Résumé de la décision
M. B C et Mme A C ont contesté des cotisations supplémentaires d'impôt sur le revenu et de contributions sociales pour les années 2013 et 2014, ainsi que les pénalités associées. Le tribunal administratif de Grenoble a réduit ces impositions par un jugement du 31 août 2020, mais a rejeté le surplus de leur demande. En appel, la cour administrative d'appel de Lyon a confirmé cette décision, ce qui a conduit M. et Mme C à former un pourvoi devant le Conseil d'État. Ce dernier a décidé, par un arrêt du 24 juillet 2023, de ne pas admettre le pourvoi, considérant que les moyens avancés par M. et Mme C n'étaient pas de nature à permettre son admission.
Arguments pertinents
1. Erreur de fait et dénaturation des faits : M. et Mme C ont soutenu que la cour administrative d'appel avait commis une erreur en jugeant qu'ils n'avaient pas fourni les éléments nécessaires pour déterminer le montant moyen annuel du solde créditeur du compte courant d'associé de M. C. Ils ont affirmé que cette absence d'éléments avait empêché la cour de déterminer la fraction des revenus de capitaux mobiliers soumis aux contributions sociales.

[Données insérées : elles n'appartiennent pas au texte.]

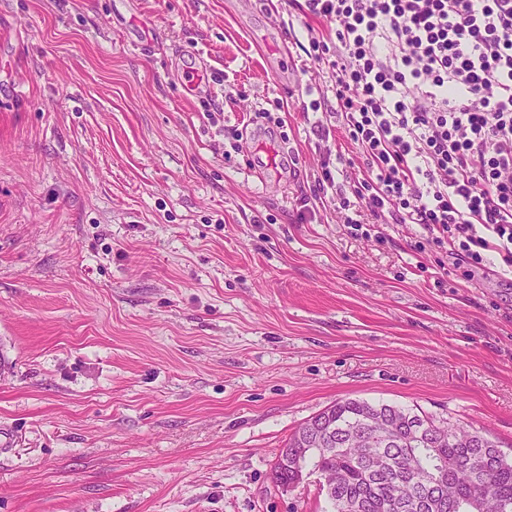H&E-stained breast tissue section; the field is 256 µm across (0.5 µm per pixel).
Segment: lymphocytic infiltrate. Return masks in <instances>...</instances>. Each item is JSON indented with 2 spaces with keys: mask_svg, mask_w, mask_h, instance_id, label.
<instances>
[{
  "mask_svg": "<svg viewBox=\"0 0 512 512\" xmlns=\"http://www.w3.org/2000/svg\"><path fill=\"white\" fill-rule=\"evenodd\" d=\"M326 23L336 121L362 159L315 194L387 224L416 250L512 273V0H302Z\"/></svg>",
  "mask_w": 512,
  "mask_h": 512,
  "instance_id": "1",
  "label": "lymphocytic infiltrate"
}]
</instances>
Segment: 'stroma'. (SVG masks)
Returning a JSON list of instances; mask_svg holds the SVG:
<instances>
[{"label": "stroma", "mask_w": 512, "mask_h": 512, "mask_svg": "<svg viewBox=\"0 0 512 512\" xmlns=\"http://www.w3.org/2000/svg\"><path fill=\"white\" fill-rule=\"evenodd\" d=\"M304 22L0 0V512H328L272 467L344 398L512 447V286L314 198Z\"/></svg>", "instance_id": "obj_1"}]
</instances>
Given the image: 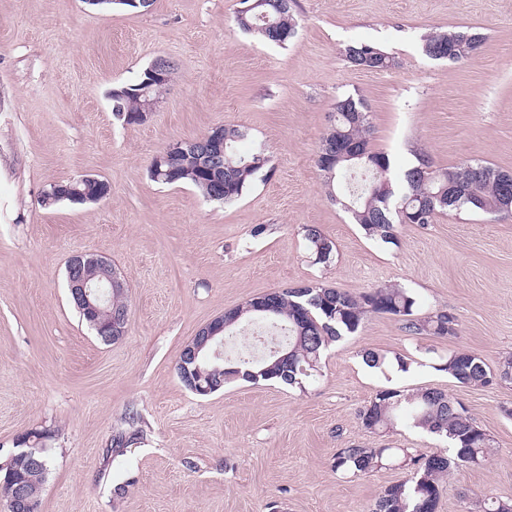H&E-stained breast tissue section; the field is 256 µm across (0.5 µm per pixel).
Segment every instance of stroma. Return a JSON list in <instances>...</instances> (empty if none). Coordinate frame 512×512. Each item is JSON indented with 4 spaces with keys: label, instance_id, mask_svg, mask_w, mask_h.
Masks as SVG:
<instances>
[{
    "label": "stroma",
    "instance_id": "obj_1",
    "mask_svg": "<svg viewBox=\"0 0 512 512\" xmlns=\"http://www.w3.org/2000/svg\"><path fill=\"white\" fill-rule=\"evenodd\" d=\"M283 46L241 31L240 0H155L149 11L83 0H0V468L22 433L50 430L42 512H371L401 469L336 472L349 446L439 452L445 443L397 426L372 435L357 414L379 390H444L494 440L480 468L453 469L437 512H476L486 494L512 498V382L465 387L436 371L453 348L490 369L512 355V214L451 211L368 239L329 201L316 152L338 98L363 99L371 143L395 171L423 150L435 166L467 159L512 169V0H292ZM481 34L480 56L449 62L421 50L431 31ZM377 45L391 68L353 66L347 46ZM177 65L150 119L117 120L107 93L157 57ZM244 127L269 163L237 201L161 185L150 163L168 143L218 125ZM92 174L98 203L42 205L54 183ZM315 226L335 245L313 263ZM106 258L131 315L101 342L66 288L70 257ZM311 282L354 295L382 285L414 292L422 313L454 316L453 337L411 336L390 315L368 317L333 343L304 390L232 380L191 393L183 345L224 310ZM415 367H367L364 351ZM136 413L140 433L110 452Z\"/></svg>",
    "mask_w": 512,
    "mask_h": 512
}]
</instances>
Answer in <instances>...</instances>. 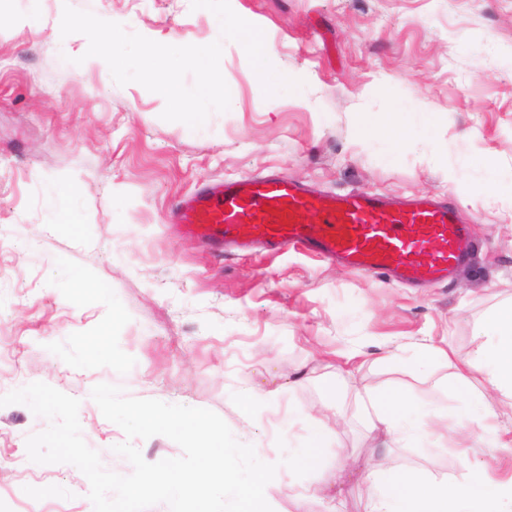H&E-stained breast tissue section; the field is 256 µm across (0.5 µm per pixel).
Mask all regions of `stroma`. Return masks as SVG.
<instances>
[{
    "mask_svg": "<svg viewBox=\"0 0 512 512\" xmlns=\"http://www.w3.org/2000/svg\"><path fill=\"white\" fill-rule=\"evenodd\" d=\"M299 80L265 96L242 45L223 43L230 108L191 129L162 95L118 85L62 36L64 6L169 45L210 42L191 0H0V396L43 382L79 400L82 437L107 470L125 439L91 399L108 383L139 399L205 408L263 462L278 461L276 512H366L367 474L415 470L464 481L494 453L434 436L373 443L359 405L394 393L467 422L453 365L512 303V0H230ZM277 173L322 194L432 196L470 228L471 256L422 289L282 249L216 251L169 224L206 185ZM76 192L51 206L60 182ZM258 395L260 405L242 400ZM47 419L0 407V512H93L87 478L29 460ZM343 465L341 487L281 460L313 434ZM307 488L295 501L291 488Z\"/></svg>",
    "mask_w": 512,
    "mask_h": 512,
    "instance_id": "obj_1",
    "label": "stroma"
}]
</instances>
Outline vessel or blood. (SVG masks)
<instances>
[{
    "instance_id": "vessel-or-blood-1",
    "label": "vessel or blood",
    "mask_w": 512,
    "mask_h": 512,
    "mask_svg": "<svg viewBox=\"0 0 512 512\" xmlns=\"http://www.w3.org/2000/svg\"><path fill=\"white\" fill-rule=\"evenodd\" d=\"M177 222L185 234L219 245L298 247L406 283L448 278L469 241L467 227L434 200L394 206L362 191L315 197L278 175L202 190L181 206Z\"/></svg>"
}]
</instances>
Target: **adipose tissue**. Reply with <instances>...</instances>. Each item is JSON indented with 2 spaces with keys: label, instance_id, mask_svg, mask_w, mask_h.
I'll return each instance as SVG.
<instances>
[{
  "label": "adipose tissue",
  "instance_id": "1",
  "mask_svg": "<svg viewBox=\"0 0 512 512\" xmlns=\"http://www.w3.org/2000/svg\"><path fill=\"white\" fill-rule=\"evenodd\" d=\"M478 334L480 346L455 373L475 413L472 422L452 425L432 410L421 425L398 407L394 395L384 394L370 400L373 440L408 439L425 431L465 453L477 427L503 409L512 410V307L494 314ZM371 483L367 512H512V472L499 474L484 465L461 483L417 471L375 472Z\"/></svg>",
  "mask_w": 512,
  "mask_h": 512
}]
</instances>
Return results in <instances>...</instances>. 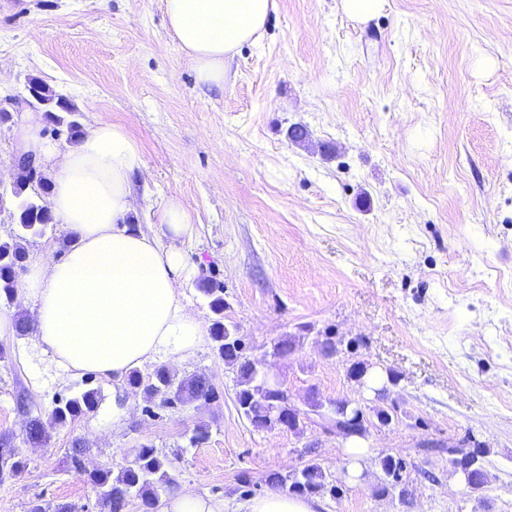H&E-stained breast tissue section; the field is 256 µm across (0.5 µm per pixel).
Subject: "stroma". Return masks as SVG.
Segmentation results:
<instances>
[{"instance_id": "obj_1", "label": "stroma", "mask_w": 512, "mask_h": 512, "mask_svg": "<svg viewBox=\"0 0 512 512\" xmlns=\"http://www.w3.org/2000/svg\"><path fill=\"white\" fill-rule=\"evenodd\" d=\"M275 2L223 87L206 88L162 0H0V106H24L36 78L83 127L123 125L145 164L131 223L152 228L171 200L194 215L178 242L199 267L182 284L189 309L211 325L196 283L223 282L225 323L299 406L311 390L325 403L364 397L351 361L395 373L396 423L371 429L361 479L342 476L346 447L318 416L298 436L240 414L236 375L208 340L168 367L205 373L217 400L161 408L130 388L118 412L99 378L97 409L34 447L17 394L47 415L82 378L5 336L0 437L27 467L0 478V512L36 500L101 512L90 472L120 468L144 444L171 457L178 488L227 512L312 457L344 483L340 497L321 494L322 512H512V0H387L365 24L341 0ZM297 124L309 131L301 143L288 138ZM327 331L352 351L321 356ZM285 336L294 353L273 356ZM202 423L208 439L189 447ZM469 434L488 450L477 491L448 468V446ZM382 452L406 463L402 494L376 492Z\"/></svg>"}]
</instances>
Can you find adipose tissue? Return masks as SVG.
I'll return each mask as SVG.
<instances>
[{"instance_id": "obj_1", "label": "adipose tissue", "mask_w": 512, "mask_h": 512, "mask_svg": "<svg viewBox=\"0 0 512 512\" xmlns=\"http://www.w3.org/2000/svg\"><path fill=\"white\" fill-rule=\"evenodd\" d=\"M168 29L204 85L224 82L226 58L263 32L275 0H162ZM38 112L25 113L23 152L54 170L50 209L72 244L63 258L29 260L20 295L33 304L32 348L63 372H89L112 381L116 407L126 379L159 358L181 361L204 341L202 322L180 290L190 272L173 240L190 235L191 211L171 201L158 213L159 231L128 224L132 177L144 168L125 127L100 122L66 151L40 134ZM317 498L270 490L245 512H321Z\"/></svg>"}]
</instances>
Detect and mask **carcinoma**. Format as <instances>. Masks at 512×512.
<instances>
[{"instance_id": "1", "label": "carcinoma", "mask_w": 512, "mask_h": 512, "mask_svg": "<svg viewBox=\"0 0 512 512\" xmlns=\"http://www.w3.org/2000/svg\"><path fill=\"white\" fill-rule=\"evenodd\" d=\"M43 100L50 102V112L46 119L53 125L66 128L68 138L77 140L83 133L77 119L78 111L67 100L50 91L44 84L34 82ZM33 195L26 194L28 185L17 187L13 195L16 208L12 224L15 229L7 238L0 239V301L11 303L17 293V270L24 266L27 259L25 242L27 237L43 234L52 223L53 217L48 205L40 198L49 194L50 180L41 175L35 181ZM198 290L206 298L213 314L210 326V338L213 349L224 363L236 370V403L239 411L257 429L278 427L288 431L300 429L303 417L298 413L282 407L284 417L278 423L268 422L269 408L280 401V396L272 387L263 385L261 375L257 374L243 354L242 340L234 335L228 325L224 324V284L213 279L199 283ZM127 384L140 391L144 398L160 401L167 405L174 401L181 404L188 402H209L217 398V391L206 375L197 374L190 380L174 379L163 366L154 368L149 373L138 370L130 372ZM101 401L98 388L81 389L67 400L55 403L49 419H44L40 409L29 411L25 426L24 442L30 445H43L50 439L48 427L52 424H65L95 410ZM389 412L382 406L369 409V417L354 420L348 417H336L333 426L351 434L353 438L364 439L370 428L382 423ZM486 448L476 445L472 448H450L448 459L453 467L470 472L472 488L482 486L481 469L485 468ZM168 456L152 445H142L133 449V458L118 473L112 468H99L90 473V480L99 489V504L103 512H125L134 500L142 502L144 512H153L161 497L169 496L176 490L177 484L168 468ZM378 465L385 476L393 478L391 483H382L378 493L388 495L396 487L405 467L402 459L391 454L381 453ZM26 468V460L18 456L17 449L9 445V440H0V475L17 476ZM267 480L288 489L291 494L315 496L329 491L339 496L343 490L336 485L328 486L326 475L321 465L310 461L299 471L285 477L271 473Z\"/></svg>"}]
</instances>
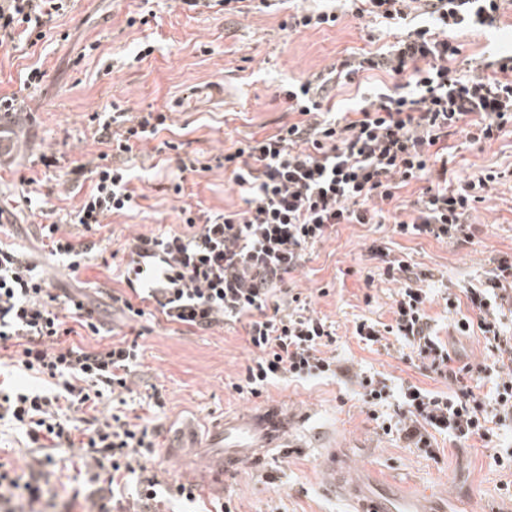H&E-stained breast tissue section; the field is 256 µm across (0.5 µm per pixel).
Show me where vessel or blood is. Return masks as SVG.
Here are the masks:
<instances>
[{
  "instance_id": "b4317fda",
  "label": "vessel or blood",
  "mask_w": 512,
  "mask_h": 512,
  "mask_svg": "<svg viewBox=\"0 0 512 512\" xmlns=\"http://www.w3.org/2000/svg\"><path fill=\"white\" fill-rule=\"evenodd\" d=\"M301 420L296 411L272 404L238 411L213 423L206 441L208 451L200 488H208L210 481L222 479L242 466L260 464L271 452H286L289 434ZM327 475L345 486L358 512H424L418 500L394 494L376 483L363 486L350 481L338 467H329Z\"/></svg>"
}]
</instances>
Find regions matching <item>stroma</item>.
Segmentation results:
<instances>
[{
  "instance_id": "1",
  "label": "stroma",
  "mask_w": 512,
  "mask_h": 512,
  "mask_svg": "<svg viewBox=\"0 0 512 512\" xmlns=\"http://www.w3.org/2000/svg\"><path fill=\"white\" fill-rule=\"evenodd\" d=\"M328 7L338 17L336 25L289 28L296 12ZM501 13L498 28L460 36L457 69L466 70L468 59L485 51H512V0H505ZM145 14L151 17L146 25L140 22ZM392 40L385 27L353 15L348 0H292L262 12L248 6L230 17L215 8L188 9L181 0H75L35 45L0 46V97L17 96L23 111L0 129L8 144L0 154V206L13 215L12 224L0 229V242L25 252L51 279L55 293L84 290L115 338L137 339L142 356L127 397L128 415L160 428L163 447L182 429L205 440L209 425L234 411L278 403L305 415L287 455L271 453L260 465L225 476L223 485L201 494L199 512H210L222 499L230 500L233 512H357L356 504L325 480L324 468L333 459L349 462L363 480L447 504L450 512H512V494L503 490L512 486V470L495 465L493 448L478 441L461 447L440 435L436 457H425L382 435L357 385L344 377L282 379L260 396H239L232 385L251 359L242 323L194 331L166 322L152 308L130 318L110 298L125 290L112 269L121 265L127 239L182 231L184 207L200 215L242 207L222 158L240 141L274 134L294 121L283 94L288 85ZM35 67L43 78L31 85L26 78ZM213 84L223 85V100L185 96L191 88ZM149 109L166 113L168 127L129 157L134 207L107 217L110 240L71 274L45 253L38 222L20 201L25 181L36 179L39 200L53 210L55 222H64L93 187L90 176H74V167H94L108 150L94 135L93 113L134 116ZM448 150V182L455 185L486 169L512 166V132L493 144L470 147L455 136ZM186 157L198 158L203 171H180ZM421 189L413 184L383 203L382 223L337 225L325 242L308 250L285 285L302 292L311 309L333 323L336 341L325 347L326 356L355 371L383 373L395 389L410 383L446 393L448 383L403 359L405 342L392 337L387 346H365L352 334L353 321L392 318L398 285L379 276L378 251L384 248L428 273L433 301L426 309L433 330L462 361H481L483 338L455 332L458 315L446 310L443 294L484 279L495 255L512 253V179L486 192L471 217L478 227L474 238L458 245L393 233L395 220L406 219ZM155 391L162 400L158 407L150 403ZM34 454L22 430L0 421V458L12 463L20 482L39 481L53 503L64 505L82 488L83 476L75 467L33 470Z\"/></svg>"
}]
</instances>
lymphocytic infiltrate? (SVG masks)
<instances>
[{
    "mask_svg": "<svg viewBox=\"0 0 512 512\" xmlns=\"http://www.w3.org/2000/svg\"><path fill=\"white\" fill-rule=\"evenodd\" d=\"M72 0H0V45L30 37L63 16ZM357 17L403 24L387 50L352 54L338 68L289 86L285 96L298 121L270 136L242 142L225 155L233 183L244 197L241 210L197 220L182 208L185 232L139 236L124 246L128 256L154 252L160 260L146 294L172 324L208 330L248 317L245 341L252 358L237 394L260 395L278 379L304 381L343 375L360 388L372 420L383 434L398 437L427 456H435L433 433L461 445L494 441L493 426L512 421V336L505 335V311H512V256H501L485 281L448 294V308L466 306L457 322L467 336L477 332L493 356L491 363L454 365L435 336L425 311L430 301L420 275L404 259L388 261L383 274L402 281L393 321H354L352 334L368 345L387 336L405 341L411 355L437 377L456 383L453 393L410 384L393 393L379 373L342 368L323 349L335 343L336 330L311 310L300 294L284 288L286 275L300 266L308 247L326 240L336 225L372 224L380 216L374 200H392L397 191L423 183L420 200L408 219L396 222L400 235L458 242L472 237L467 218L486 189L503 172L486 170L451 188L430 184L450 135L491 144L512 127V53H494L458 73L461 53L455 32L489 30L501 0H351ZM429 14L432 25L411 22L414 9ZM378 71L398 79V91L362 95L354 113L331 115L332 91L352 76ZM162 112L133 118L107 116L102 130L118 165L91 169V193L74 214L75 232L59 224L42 227L48 254L79 272L96 245L104 218L130 209L134 195L128 170L120 162L135 144L153 139L166 126ZM24 255L0 247V344L18 348L15 368L35 379L32 387L0 380V421L22 429L44 449L42 465L53 452L79 448L92 489L86 497L97 512H163L166 503L195 504L194 484H166L149 465L158 454L155 432L105 413L107 403L125 404L141 353L137 342H110L88 351L62 346L73 327L99 333L101 324L84 299L55 294ZM493 382V397L475 393L472 380ZM399 396L395 417L385 416ZM43 498L37 482L19 483L0 465V502L5 512H36Z\"/></svg>",
    "mask_w": 512,
    "mask_h": 512,
    "instance_id": "obj_1",
    "label": "lymphocytic infiltrate"
}]
</instances>
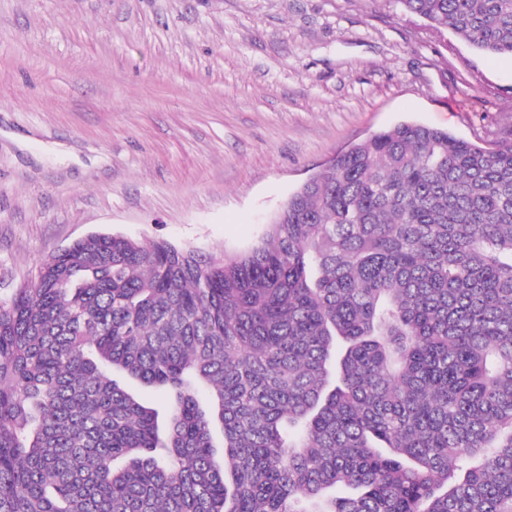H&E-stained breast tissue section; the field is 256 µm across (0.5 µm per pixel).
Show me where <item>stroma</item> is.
Masks as SVG:
<instances>
[{"instance_id": "obj_1", "label": "stroma", "mask_w": 512, "mask_h": 512, "mask_svg": "<svg viewBox=\"0 0 512 512\" xmlns=\"http://www.w3.org/2000/svg\"><path fill=\"white\" fill-rule=\"evenodd\" d=\"M406 121L512 144V56L398 0H0V296L94 234L246 250Z\"/></svg>"}]
</instances>
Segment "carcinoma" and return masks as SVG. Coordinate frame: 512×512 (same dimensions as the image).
Listing matches in <instances>:
<instances>
[{
  "label": "carcinoma",
  "mask_w": 512,
  "mask_h": 512,
  "mask_svg": "<svg viewBox=\"0 0 512 512\" xmlns=\"http://www.w3.org/2000/svg\"><path fill=\"white\" fill-rule=\"evenodd\" d=\"M399 2L512 55V0ZM0 512H512V145L404 122L220 262L52 257L0 298Z\"/></svg>",
  "instance_id": "cac0c4a2"
}]
</instances>
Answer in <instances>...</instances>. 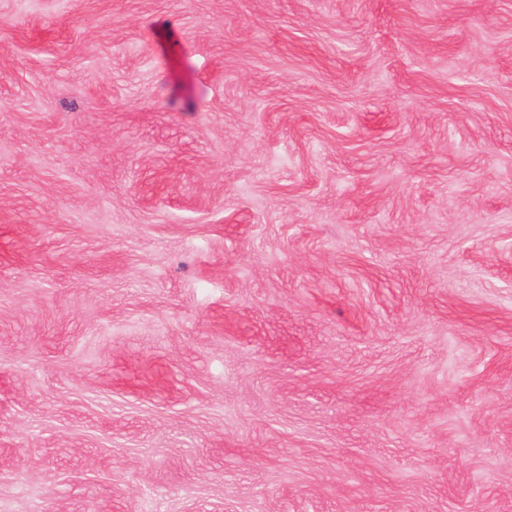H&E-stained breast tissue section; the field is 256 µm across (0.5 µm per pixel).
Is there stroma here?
<instances>
[{
    "mask_svg": "<svg viewBox=\"0 0 512 512\" xmlns=\"http://www.w3.org/2000/svg\"><path fill=\"white\" fill-rule=\"evenodd\" d=\"M0 512H512V0H0Z\"/></svg>",
    "mask_w": 512,
    "mask_h": 512,
    "instance_id": "obj_1",
    "label": "stroma"
}]
</instances>
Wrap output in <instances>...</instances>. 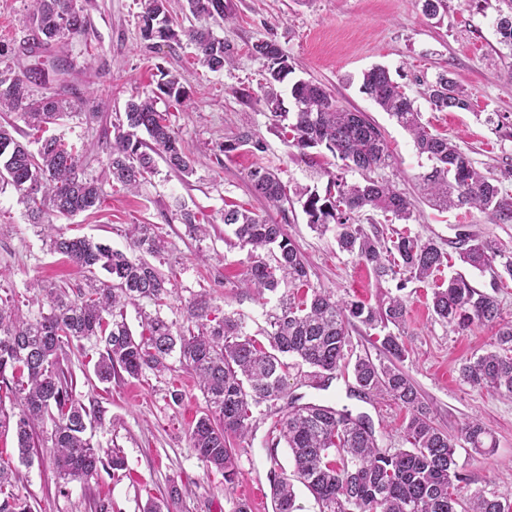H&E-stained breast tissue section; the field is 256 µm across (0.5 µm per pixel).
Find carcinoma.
<instances>
[{"mask_svg":"<svg viewBox=\"0 0 512 512\" xmlns=\"http://www.w3.org/2000/svg\"><path fill=\"white\" fill-rule=\"evenodd\" d=\"M196 19L229 21L224 0H185ZM505 9L495 20L499 44L512 57V0H501ZM29 21L37 37L27 50L52 53L66 38L87 24L78 0H29ZM145 41L181 43L195 48L196 63L212 72L233 60V51L210 27L175 28L167 0H148L139 16ZM263 60L267 77L264 101L275 122L292 119L291 146L301 155L323 148L341 161L339 172L329 174L325 195L302 188L298 200L312 228L333 230L338 248L371 266L377 278L408 275L426 282L448 264V253L432 238L400 235L387 242L369 235L353 223L363 210L390 213L409 222L415 215L411 197L382 175L394 165L379 127L361 112L337 105L320 85L298 80L290 89L295 112L282 111L280 84L292 73L288 56L273 40L253 46ZM66 72V61L52 58L49 67H35L23 76L0 70V112L17 115L25 125L41 132L48 124L75 116L70 102L55 97L33 98L29 85H41ZM157 90L130 97L124 119L115 125L107 171L111 181L132 191L157 170L161 158L175 175L187 179L194 173L183 139L171 124L169 113L158 110L166 96L181 102L186 79L179 73L159 70ZM362 93L368 95L413 138L419 155L429 162L418 176L421 194L441 210L475 208L495 224H512V195L498 178L479 171L472 159L446 136L433 133L421 121L420 112L384 66L363 73ZM425 96L437 111L469 109L467 95L448 75H438L426 86ZM21 130L13 122L0 123V187L12 188L24 204L28 220L43 224L50 216L69 217L99 207V180L86 172L83 155L61 135L38 137L37 150L17 138ZM246 150L265 152L262 137L250 130L222 143L224 154ZM346 171H358L361 182H349ZM253 194L280 207L288 201L286 186L267 168L250 174ZM222 221L231 227L242 247L248 248L243 285L257 295L282 293L268 314L264 346L245 331L241 317L227 313L217 319L207 295L200 294L184 308L183 324L161 316V307L172 296L164 275L145 256L166 248V240L154 224H133L128 230V250L113 249L86 237L58 234L50 238V251L74 266L82 281L73 288H57L31 282L37 288L27 298L36 312L19 314L17 293L6 288L0 295V390H6L18 407L15 421L18 457L30 462L33 430L45 419L53 423L50 457L59 478L83 481L102 469L121 470L124 459L85 436L88 427L103 424L102 411L73 396V377L62 366L64 348L94 341L100 347L95 376L108 382L123 371L136 378L149 370H172L176 358L193 372L206 403L207 413L191 428L192 448L205 465L224 475V489L236 476L237 449L230 440L250 443V405L283 398L289 369L310 368L309 376L321 387L352 368L355 397L380 394L407 412L404 432L407 448L394 452L379 446L369 417L352 415L319 403L289 402L288 413L271 430L275 444L285 443L293 461L292 474H273L274 512H296L294 482L303 484L320 506V512H512V501L492 490L479 489L468 497L457 493L464 481L455 459L457 440L434 424L431 408L422 400L409 375L397 365L405 356L402 329L407 304L401 296L372 307L362 301L336 298L330 289L314 288L307 262L286 232L285 225L271 223L259 214L233 204ZM460 260L479 271L494 272L491 287H504L512 279V257L489 242L461 239ZM502 272L495 271L496 262ZM139 309L148 335L135 338L123 317L126 305ZM154 307L149 312L146 307ZM432 312L457 330L482 325L494 336V349L465 360L461 379L500 398L512 399V320L502 317L496 296L480 291L461 275L443 281L431 297ZM361 323L370 328L393 325L397 332L384 336L382 345L392 357L389 364L369 358L351 360L349 327ZM294 362H288V359ZM460 439L482 454L496 447L484 424L473 419L460 430ZM20 472L0 461V512H31L27 499L14 492ZM180 492L174 488L162 503L146 512H177Z\"/></svg>","mask_w":512,"mask_h":512,"instance_id":"1","label":"carcinoma"}]
</instances>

2. Irrecevabilité des moyens : Le Conseil d'État a conclu que les arguments présentés par M. et Mme C n'étaient pas suffisants pour justifier l'admission du pourvoi. En effet, il a été jugé que ces moyens n'étaient pas fondés sur des éléments sérieux, conformément à l'article L. 822-1 du code de justice administrative, qui stipule que le pourvoi en cassation doit être fondé sur des moyens sérieux pour être admis.
Interprétations et citations légales
1. Article L. 822-1 du code de justice administrative : Cet article établit les conditions d'admission des pourvois en cassation. Il précise que "le pourvoi en cassation devant le Conseil d'Etat fait l'objet d'une procédure préalable d'admission" et que "l'admission est refusée par décision juridictionnelle si le pourvoi est irrecevable ou n'est fondé sur aucun moyen sérieux". Cette disposition souligne l'importance de la rigueur dans la présentation des arguments pour qu'un pourvoi soit examiné.
2. Application des faits : Le Conseil d'État a examiné les arguments de M. et Mme C à la lumière des faits établis par la cour d'appel. Il a noté que la cour avait correctement évalué la situation en concluant que les requérants n'avaient pas apporté les preuves nécessaires pour justifier leur position. Cela illustre l'importance de la charge de la preuve dans les litiges fiscaux, où il incombe aux contribuables de démontrer la validité de leurs revendications.
En somme, la décision du Conseil d'État repose sur une interprétation stricte des exigences procédurales et des éléments de preuve, affirmant ainsi la nécessité pour les requérants de présenter des arguments solides et bien étayés pour que leur pourvoi soit admis.